**Work request**
In the records below, copy verbatim every line from the one containing "是为了重定向 www 准备的）。" through the one containing "PM - 11:35 PM", including both of those lines.
** Supplied material follows **
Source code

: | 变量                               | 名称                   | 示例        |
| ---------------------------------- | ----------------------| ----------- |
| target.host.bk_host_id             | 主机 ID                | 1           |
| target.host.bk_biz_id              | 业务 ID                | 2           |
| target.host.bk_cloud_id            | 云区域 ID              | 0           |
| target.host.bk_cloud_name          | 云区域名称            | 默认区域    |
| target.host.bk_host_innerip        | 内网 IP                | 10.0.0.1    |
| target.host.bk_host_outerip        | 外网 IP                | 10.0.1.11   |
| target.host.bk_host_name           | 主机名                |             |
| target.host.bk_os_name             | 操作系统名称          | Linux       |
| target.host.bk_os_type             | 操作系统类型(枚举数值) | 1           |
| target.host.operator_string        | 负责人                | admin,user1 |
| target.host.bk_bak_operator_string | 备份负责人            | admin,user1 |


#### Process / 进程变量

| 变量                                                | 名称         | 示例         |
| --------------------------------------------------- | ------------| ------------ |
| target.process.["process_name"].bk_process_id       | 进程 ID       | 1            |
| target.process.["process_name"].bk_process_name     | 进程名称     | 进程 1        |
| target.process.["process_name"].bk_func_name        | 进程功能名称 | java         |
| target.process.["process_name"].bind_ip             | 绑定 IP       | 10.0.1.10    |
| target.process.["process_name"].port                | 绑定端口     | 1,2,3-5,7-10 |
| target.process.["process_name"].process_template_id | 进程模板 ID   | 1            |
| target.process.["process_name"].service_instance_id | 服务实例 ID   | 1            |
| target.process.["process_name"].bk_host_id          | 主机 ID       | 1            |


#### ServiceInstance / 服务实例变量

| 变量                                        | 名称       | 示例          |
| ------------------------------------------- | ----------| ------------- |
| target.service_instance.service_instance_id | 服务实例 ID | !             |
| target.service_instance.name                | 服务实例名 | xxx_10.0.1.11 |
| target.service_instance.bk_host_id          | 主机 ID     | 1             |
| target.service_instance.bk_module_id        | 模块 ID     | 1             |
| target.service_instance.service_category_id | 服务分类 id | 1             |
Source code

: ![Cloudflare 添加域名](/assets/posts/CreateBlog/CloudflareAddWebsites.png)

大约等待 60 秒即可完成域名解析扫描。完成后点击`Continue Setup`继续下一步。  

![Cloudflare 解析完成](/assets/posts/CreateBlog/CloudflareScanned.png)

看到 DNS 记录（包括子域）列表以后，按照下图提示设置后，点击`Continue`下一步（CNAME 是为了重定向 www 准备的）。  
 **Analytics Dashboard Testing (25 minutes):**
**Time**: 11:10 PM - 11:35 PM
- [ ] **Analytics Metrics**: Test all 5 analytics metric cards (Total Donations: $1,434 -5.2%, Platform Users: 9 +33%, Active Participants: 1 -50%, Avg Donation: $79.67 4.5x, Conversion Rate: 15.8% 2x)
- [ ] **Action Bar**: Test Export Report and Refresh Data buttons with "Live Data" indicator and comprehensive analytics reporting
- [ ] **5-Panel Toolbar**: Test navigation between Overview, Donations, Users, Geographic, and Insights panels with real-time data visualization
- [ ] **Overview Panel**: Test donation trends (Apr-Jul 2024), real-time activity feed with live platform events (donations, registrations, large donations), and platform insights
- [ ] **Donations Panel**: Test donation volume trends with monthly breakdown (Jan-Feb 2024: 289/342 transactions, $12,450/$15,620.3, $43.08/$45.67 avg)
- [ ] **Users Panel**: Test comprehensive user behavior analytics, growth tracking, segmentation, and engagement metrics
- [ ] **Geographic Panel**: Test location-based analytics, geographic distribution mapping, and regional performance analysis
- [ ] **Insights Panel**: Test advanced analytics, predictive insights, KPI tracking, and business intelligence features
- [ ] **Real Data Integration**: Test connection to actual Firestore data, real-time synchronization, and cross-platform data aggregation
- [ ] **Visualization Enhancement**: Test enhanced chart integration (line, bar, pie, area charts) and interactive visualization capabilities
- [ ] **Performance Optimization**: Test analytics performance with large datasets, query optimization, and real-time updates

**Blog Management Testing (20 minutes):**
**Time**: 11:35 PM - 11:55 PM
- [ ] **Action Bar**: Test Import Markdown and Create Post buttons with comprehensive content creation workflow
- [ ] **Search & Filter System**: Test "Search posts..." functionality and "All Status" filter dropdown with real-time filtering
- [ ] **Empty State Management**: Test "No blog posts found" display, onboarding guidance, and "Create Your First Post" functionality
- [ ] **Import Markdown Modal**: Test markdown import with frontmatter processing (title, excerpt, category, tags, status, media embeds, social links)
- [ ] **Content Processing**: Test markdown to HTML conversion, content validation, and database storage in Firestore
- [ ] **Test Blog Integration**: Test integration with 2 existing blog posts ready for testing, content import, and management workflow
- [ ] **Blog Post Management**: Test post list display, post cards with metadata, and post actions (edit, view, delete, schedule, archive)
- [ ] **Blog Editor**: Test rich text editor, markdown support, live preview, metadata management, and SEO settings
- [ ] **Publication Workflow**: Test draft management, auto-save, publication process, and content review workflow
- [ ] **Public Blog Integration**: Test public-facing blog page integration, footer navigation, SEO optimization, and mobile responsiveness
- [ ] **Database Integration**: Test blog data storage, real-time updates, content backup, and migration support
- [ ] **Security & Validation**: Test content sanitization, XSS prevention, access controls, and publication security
** End of Supplied material **
**Reply**
看到 DNS 记录（包括子域）列表以后，按照下图提示设置后，点击`Continue`下一步（CNAME 是为了重定向 www 准备的）。  
 **Analytics Dashboard Testing (25 minutes):**
**Time**: 11:10 PM - 11:35 PM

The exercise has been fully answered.